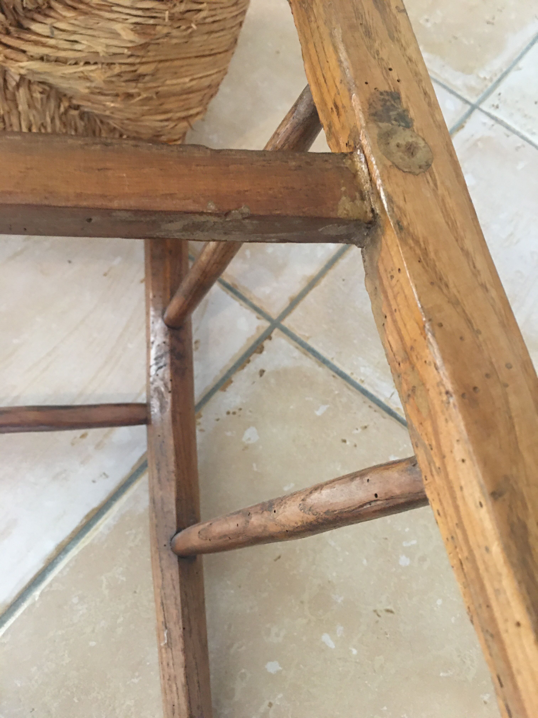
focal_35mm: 29
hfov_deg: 48.2
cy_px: 359
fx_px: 601
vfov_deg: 61.7
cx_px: 269
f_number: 2.2
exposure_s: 1/8
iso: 100
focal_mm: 4.15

---

Without copying any images, transcribe the records exactly as they stand.

focal_35mm: 29
hfov_deg: 48.2
cy_px: 359
fx_px: 601
vfov_deg: 61.7
cx_px: 269
f_number: 2.2
exposure_s: 1/8
iso: 100
focal_mm: 4.15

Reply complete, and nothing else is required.